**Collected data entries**
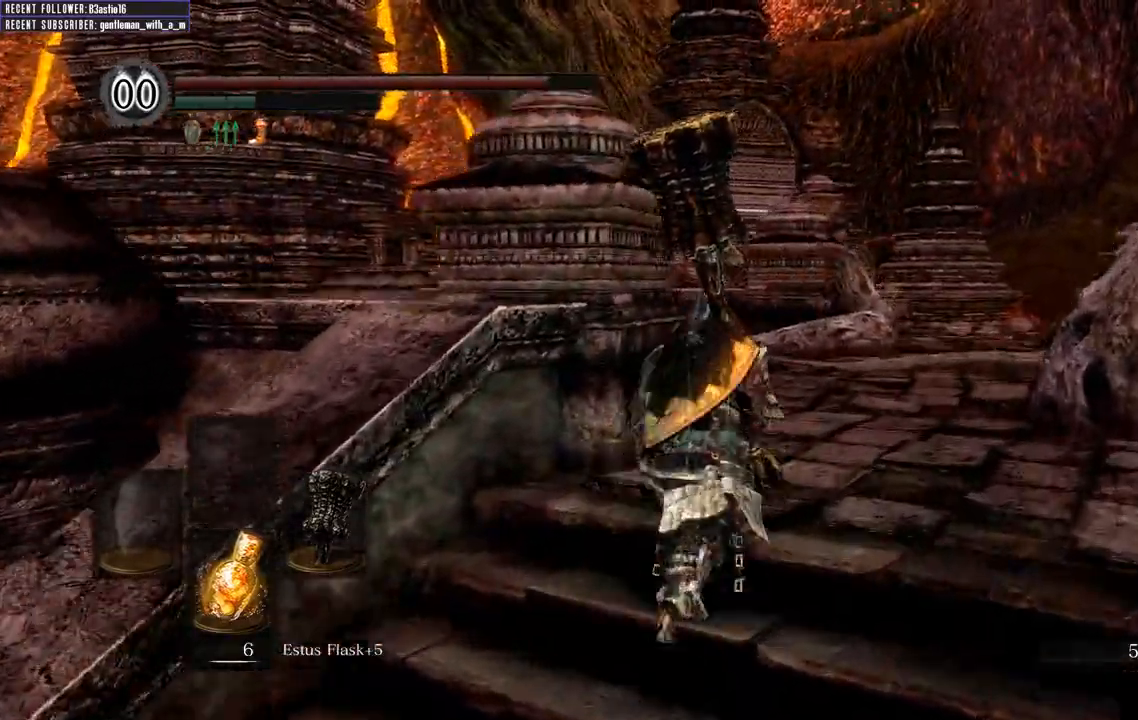
{"buttons": ["B"], "left_stick": "up", "right_stick": "center", "events": [[133, "right_stick", "left"], [183, "right_stick", "up-left"], [433, "right_stick", "center"]]}
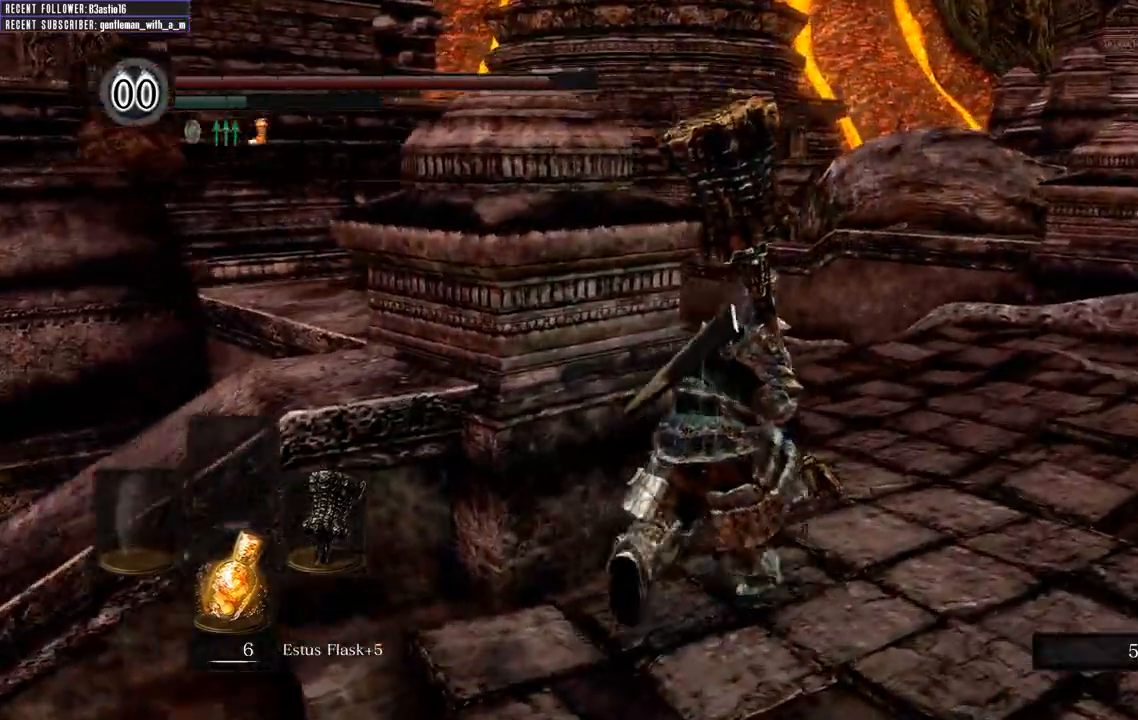
{"buttons": ["B"], "left_stick": "up", "right_stick": "center", "events": [[217, "right_stick", "left"], [450, "right_stick", "center"]]}
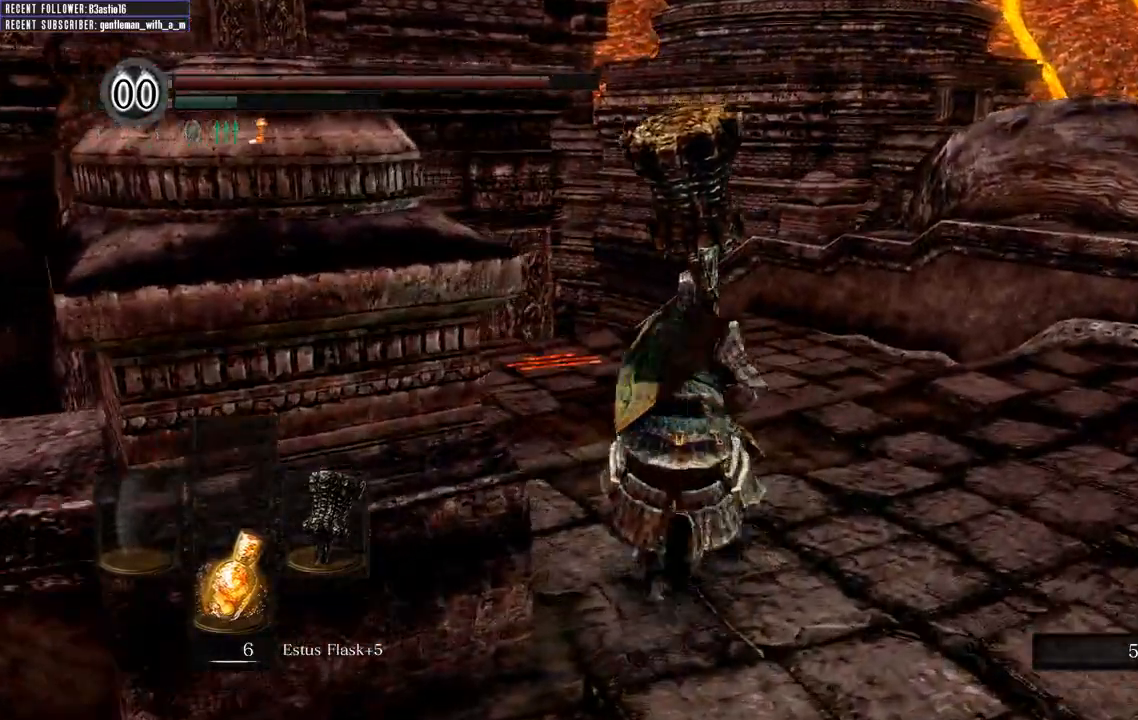
{"buttons": ["B"], "left_stick": "up", "right_stick": "center", "events": [[150, "right_stick", "up-left"], [383, "right_stick", "center"]]}
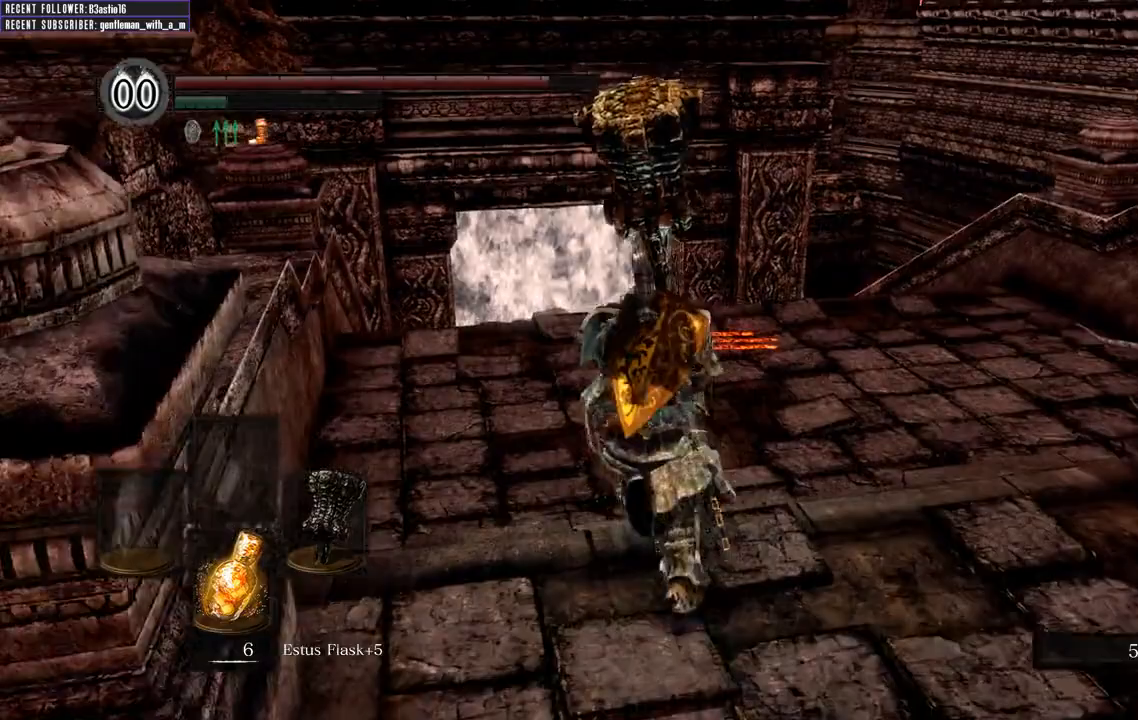
{"buttons": ["B"], "left_stick": "up", "right_stick": "left", "events": [[433, "right_stick", "left"]]}
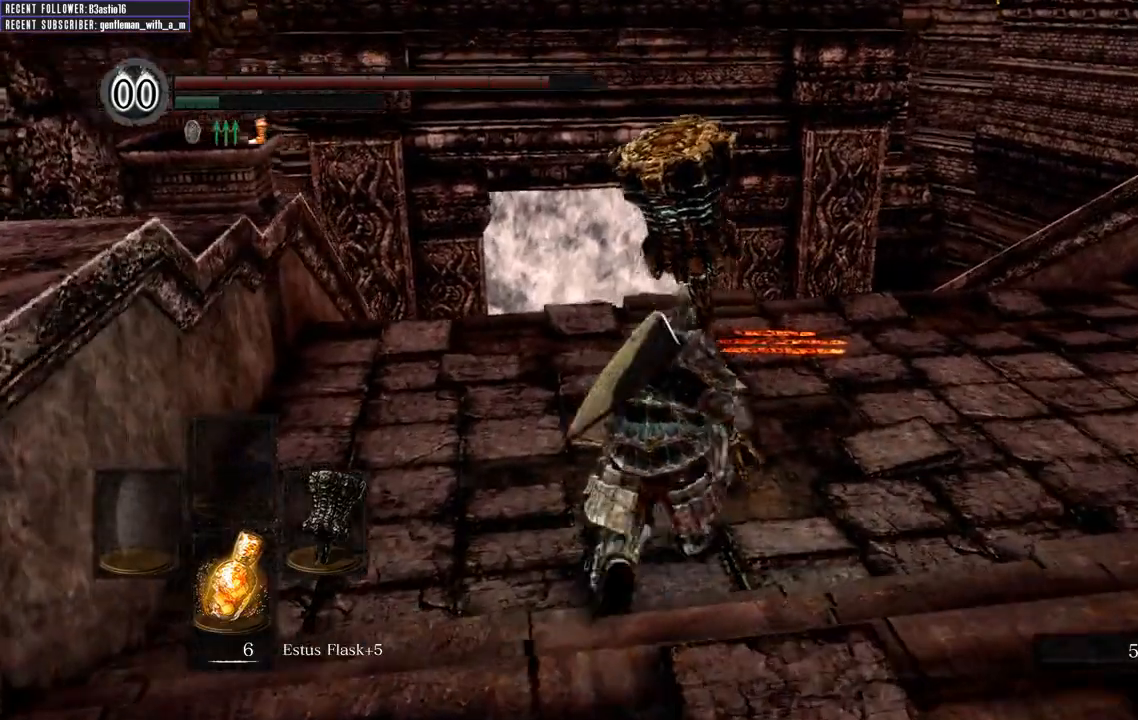
{"buttons": ["B"], "left_stick": "up", "right_stick": "center", "events": [[33, "right_stick", "center"]]}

**Exercise objective**
Would you transcribe each of the entries exactly, skipping the pictures?

**Task solution**
{"buttons": ["B"], "left_stick": "up", "right_stick": "center", "events": [[133, "right_stick", "left"], [183, "right_stick", "up-left"], [433, "right_stick", "center"]]}
{"buttons": ["B"], "left_stick": "up", "right_stick": "center", "events": [[217, "right_stick", "left"], [450, "right_stick", "center"]]}
{"buttons": ["B"], "left_stick": "up", "right_stick": "center", "events": [[150, "right_stick", "up-left"], [383, "right_stick", "center"]]}
{"buttons": ["B"], "left_stick": "up", "right_stick": "left", "events": [[433, "right_stick", "left"]]}
{"buttons": ["B"], "left_stick": "up", "right_stick": "center", "events": [[33, "right_stick", "center"]]}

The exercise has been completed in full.